Wednesday, April 21, 2010

If

This poem was mentioned in Michael Dirda’s book of essays, Classics for Pleasure. Since I enjoyed Kipling’s masterpiece Kim tremendously and am willing to forgive the man for being a product of his time, I hunted it down on the Internet and reproduce it here.


IF you can keep your head when all about you
Are losing theirs and blaming it on you,
If you can trust yourself when all men doubt you,
But make allowance for their doubting too;
If you can wait and not be tired by waiting,
Or being lied about, don't deal in lies,
Or being hated, don't give way to hating,
And yet don't look too good, nor talk too wise:

If you can dream - and not make dreams your master;
If you can think - and not make thoughts your aim;
If you can meet with Triumph and Disaster
And treat those two impostors just the same;
If you can bear to hear the truth you've spoken
Twisted by knaves to make a trap for fools,
Or watch the things you gave your life to, broken,
And stoop and build 'em up with worn-out tools:

If you can make one heap of all your winnings

And risk it on one turn of pitch-and-toss,
And lose, and start again at your beginnings
And never breathe a word about your loss;
If you can force your heart and nerve and sinew
To serve your turn long after they are gone,
And so hold on when there is nothing in you
Except the Will which says to them: 'Hold on!'

If you can talk with crowds and keep your virtue,
Or walk with Kings - nor lose the common touch,
If neither foes nor loving friends can hurt you,
If all men count with you, but none too much;
If you can fill the unforgiving minute
With sixty seconds' worth of distance run,
Yours is the Earth and everything that's in it,
And - which is more - you'll be a Man, my son!


Nice.
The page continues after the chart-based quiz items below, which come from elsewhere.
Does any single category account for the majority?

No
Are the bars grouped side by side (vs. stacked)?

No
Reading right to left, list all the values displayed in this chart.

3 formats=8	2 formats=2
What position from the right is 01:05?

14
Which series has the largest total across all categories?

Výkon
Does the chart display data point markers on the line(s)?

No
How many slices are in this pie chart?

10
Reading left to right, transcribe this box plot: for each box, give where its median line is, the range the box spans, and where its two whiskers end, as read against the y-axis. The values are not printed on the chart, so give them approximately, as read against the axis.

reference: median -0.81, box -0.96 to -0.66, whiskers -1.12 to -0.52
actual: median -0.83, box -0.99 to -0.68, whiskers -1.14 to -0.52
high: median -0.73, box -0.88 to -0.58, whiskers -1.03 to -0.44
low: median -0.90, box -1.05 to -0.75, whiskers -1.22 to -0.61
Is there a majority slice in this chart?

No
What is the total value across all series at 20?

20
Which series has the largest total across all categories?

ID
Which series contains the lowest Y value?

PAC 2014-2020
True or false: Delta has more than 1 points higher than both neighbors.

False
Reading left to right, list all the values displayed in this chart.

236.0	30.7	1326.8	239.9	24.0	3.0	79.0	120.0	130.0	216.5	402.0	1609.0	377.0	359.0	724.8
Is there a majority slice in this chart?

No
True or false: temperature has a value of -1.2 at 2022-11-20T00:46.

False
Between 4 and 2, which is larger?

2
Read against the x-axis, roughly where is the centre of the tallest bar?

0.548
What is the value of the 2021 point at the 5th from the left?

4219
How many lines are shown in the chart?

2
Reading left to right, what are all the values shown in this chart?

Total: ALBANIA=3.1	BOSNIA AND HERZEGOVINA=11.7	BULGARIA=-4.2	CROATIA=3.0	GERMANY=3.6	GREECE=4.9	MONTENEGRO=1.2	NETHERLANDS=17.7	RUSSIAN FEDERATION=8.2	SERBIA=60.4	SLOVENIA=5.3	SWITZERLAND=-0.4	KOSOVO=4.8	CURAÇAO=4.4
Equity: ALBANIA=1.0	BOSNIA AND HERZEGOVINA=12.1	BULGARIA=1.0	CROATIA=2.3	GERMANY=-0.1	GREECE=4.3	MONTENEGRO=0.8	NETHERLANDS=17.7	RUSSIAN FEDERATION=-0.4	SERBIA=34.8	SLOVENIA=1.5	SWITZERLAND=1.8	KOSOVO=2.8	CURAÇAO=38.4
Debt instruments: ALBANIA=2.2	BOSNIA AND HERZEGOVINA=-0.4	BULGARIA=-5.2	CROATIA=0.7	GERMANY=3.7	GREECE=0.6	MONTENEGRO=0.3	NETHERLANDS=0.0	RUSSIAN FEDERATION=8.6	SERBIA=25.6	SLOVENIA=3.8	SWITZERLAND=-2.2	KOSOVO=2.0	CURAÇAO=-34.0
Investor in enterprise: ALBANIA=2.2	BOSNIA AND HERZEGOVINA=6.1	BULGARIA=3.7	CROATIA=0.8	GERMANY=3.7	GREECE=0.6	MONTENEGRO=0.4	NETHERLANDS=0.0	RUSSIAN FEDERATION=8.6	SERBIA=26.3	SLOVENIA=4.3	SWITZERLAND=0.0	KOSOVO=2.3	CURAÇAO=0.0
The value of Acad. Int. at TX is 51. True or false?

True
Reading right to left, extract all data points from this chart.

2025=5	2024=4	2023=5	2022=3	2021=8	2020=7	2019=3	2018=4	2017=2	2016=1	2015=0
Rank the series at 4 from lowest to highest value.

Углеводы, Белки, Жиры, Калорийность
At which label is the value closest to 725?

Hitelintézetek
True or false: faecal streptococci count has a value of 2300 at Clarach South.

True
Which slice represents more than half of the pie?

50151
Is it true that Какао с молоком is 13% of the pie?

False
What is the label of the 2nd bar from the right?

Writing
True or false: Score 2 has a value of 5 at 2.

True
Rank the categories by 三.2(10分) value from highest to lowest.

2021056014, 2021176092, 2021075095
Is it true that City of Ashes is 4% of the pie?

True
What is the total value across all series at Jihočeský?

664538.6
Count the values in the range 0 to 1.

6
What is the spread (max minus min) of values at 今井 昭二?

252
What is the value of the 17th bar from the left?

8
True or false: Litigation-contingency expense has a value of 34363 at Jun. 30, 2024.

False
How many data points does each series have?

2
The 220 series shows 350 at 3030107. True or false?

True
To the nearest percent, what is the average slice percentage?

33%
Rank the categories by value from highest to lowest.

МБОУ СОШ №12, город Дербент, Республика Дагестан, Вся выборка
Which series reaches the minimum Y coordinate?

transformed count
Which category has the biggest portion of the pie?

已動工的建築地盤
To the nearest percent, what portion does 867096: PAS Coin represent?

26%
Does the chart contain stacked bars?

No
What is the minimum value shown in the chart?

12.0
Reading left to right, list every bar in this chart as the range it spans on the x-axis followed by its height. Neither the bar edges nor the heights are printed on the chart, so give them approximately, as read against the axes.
Wish someone had shown that to me when I was thirteen or so.

Anyway, thoroughly enjoyed Mr. Dirda’s thoughts on the classics of literature. Some you’ve heard of, some you haven’t. The two main takeaways I got were the authors Edward Gorey and Italo Calvino. There’s a strange story called “The Insect God” of Gorey’s I want to seek out. And Calvino has been compared to Borges, so I must check out his work, particularly The Baron in the Trees, Cosmicomics, and The Castle of Crossed Destinies. According to Dirda, The Castle is about a group of travelers who somehow all fall mute and must communicate through the use of Tarot Cards. Their tales become intertwined and somehow dependent on each other. That setup alone makes me want to pick up this book and read it next.